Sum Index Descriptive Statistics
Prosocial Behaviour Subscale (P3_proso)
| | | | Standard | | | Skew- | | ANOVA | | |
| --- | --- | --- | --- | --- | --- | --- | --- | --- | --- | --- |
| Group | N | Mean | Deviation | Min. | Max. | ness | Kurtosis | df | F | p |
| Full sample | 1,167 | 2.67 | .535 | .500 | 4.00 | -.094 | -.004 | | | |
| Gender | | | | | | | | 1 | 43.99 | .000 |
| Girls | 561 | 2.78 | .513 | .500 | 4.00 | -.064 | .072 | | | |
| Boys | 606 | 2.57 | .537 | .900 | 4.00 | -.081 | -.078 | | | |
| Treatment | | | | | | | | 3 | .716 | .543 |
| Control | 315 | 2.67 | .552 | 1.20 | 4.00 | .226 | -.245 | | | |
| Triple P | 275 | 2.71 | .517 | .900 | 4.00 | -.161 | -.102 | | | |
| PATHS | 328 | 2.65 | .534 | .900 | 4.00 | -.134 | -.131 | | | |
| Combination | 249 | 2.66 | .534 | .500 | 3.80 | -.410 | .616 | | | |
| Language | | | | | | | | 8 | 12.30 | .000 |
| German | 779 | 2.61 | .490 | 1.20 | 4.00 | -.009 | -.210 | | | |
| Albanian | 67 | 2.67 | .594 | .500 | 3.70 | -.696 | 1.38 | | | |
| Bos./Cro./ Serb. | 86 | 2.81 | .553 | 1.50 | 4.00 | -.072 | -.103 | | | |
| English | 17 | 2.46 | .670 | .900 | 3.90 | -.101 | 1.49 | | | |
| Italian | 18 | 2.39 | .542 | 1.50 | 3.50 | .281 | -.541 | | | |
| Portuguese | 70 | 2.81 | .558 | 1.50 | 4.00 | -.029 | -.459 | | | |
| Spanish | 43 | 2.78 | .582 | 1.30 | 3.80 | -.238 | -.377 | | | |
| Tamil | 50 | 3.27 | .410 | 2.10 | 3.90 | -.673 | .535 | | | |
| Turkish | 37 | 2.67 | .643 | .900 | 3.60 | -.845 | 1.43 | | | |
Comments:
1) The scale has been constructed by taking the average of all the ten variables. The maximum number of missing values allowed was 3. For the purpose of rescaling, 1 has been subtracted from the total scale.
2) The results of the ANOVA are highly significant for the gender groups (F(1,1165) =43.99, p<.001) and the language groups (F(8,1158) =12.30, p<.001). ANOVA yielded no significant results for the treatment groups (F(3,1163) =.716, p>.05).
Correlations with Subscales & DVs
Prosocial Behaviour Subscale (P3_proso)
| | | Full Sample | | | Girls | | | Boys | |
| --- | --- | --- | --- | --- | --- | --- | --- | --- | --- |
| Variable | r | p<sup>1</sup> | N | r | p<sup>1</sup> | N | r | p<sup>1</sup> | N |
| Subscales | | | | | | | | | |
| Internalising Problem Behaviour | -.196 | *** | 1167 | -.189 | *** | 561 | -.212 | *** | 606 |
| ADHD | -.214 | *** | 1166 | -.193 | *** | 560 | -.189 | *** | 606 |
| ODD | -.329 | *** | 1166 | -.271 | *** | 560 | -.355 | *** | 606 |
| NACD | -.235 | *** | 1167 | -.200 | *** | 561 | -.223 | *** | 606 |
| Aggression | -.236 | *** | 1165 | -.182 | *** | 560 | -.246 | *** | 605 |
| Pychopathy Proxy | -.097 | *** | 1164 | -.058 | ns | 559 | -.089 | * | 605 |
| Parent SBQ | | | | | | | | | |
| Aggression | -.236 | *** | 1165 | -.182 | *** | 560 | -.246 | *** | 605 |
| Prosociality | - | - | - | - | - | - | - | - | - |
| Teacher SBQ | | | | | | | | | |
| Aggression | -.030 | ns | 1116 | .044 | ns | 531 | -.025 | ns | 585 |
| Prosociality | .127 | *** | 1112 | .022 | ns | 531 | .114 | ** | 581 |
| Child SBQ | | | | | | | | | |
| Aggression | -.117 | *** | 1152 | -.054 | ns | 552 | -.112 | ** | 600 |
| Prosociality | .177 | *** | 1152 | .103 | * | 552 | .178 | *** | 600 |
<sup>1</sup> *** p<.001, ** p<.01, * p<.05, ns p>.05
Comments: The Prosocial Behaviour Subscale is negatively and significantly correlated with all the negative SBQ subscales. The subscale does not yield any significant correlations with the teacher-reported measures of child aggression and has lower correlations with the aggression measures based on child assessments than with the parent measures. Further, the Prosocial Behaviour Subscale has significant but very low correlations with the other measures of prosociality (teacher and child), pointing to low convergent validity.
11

· · ·

Your task: Start at the first line of the data above. Stop after the line containing "-.673 | .535 | | | |", reproducing each line exactly and adding nothing.

Response:
Sum Index Descriptive Statistics
Prosocial Behaviour Subscale (P3_proso)
| | | | Standard | | | Skew- | | ANOVA | | |
| --- | --- | --- | --- | --- | --- | --- | --- | --- | --- | --- |
| Group | N | Mean | Deviation | Min. | Max. | ness | Kurtosis | df | F | p |
| Full sample | 1,167 | 2.67 | .535 | .500 | 4.00 | -.094 | -.004 | | | |
| Gender | | | | | | | | 1 | 43.99 | .000 |
| Girls | 561 | 2.78 | .513 | .500 | 4.00 | -.064 | .072 | | | |
| Boys | 606 | 2.57 | .537 | .900 | 4.00 | -.081 | -.078 | | | |
| Treatment | | | | | | | | 3 | .716 | .543 |
| Control | 315 | 2.67 | .552 | 1.20 | 4.00 | .226 | -.245 | | | |
| Triple P | 275 | 2.71 | .517 | .900 | 4.00 | -.161 | -.102 | | | |
| PATHS | 328 | 2.65 | .534 | .900 | 4.00 | -.134 | -.131 | | | |
| Combination | 249 | 2.66 | .534 | .500 | 3.80 | -.410 | .616 | | | |
| Language | | | | | | | | 8 | 12.30 | .000 |
| German | 779 | 2.61 | .490 | 1.20 | 4.00 | -.009 | -.210 | | | |
| Albanian | 67 | 2.67 | .594 | .500 | 3.70 | -.696 | 1.38 | | | |
| Bos./Cro./ Serb. | 86 | 2.81 | .553 | 1.50 | 4.00 | -.072 | -.103 | | | |
| English | 17 | 2.46 | .670 | .900 | 3.90 | -.101 | 1.49 | | | |
| Italian | 18 | 2.39 | .542 | 1.50 | 3.50 | .281 | -.541 | | | |
| Portuguese | 70 | 2.81 | .558 | 1.50 | 4.00 | -.029 | -.459 | | | |
| Spanish | 43 | 2.78 | .582 | 1.30 | 3.80 | -.238 | -.377 | | | |
| Tamil | 50 | 3.27 | .410 | 2.10 | 3.90 | -.673 | .535 | | | |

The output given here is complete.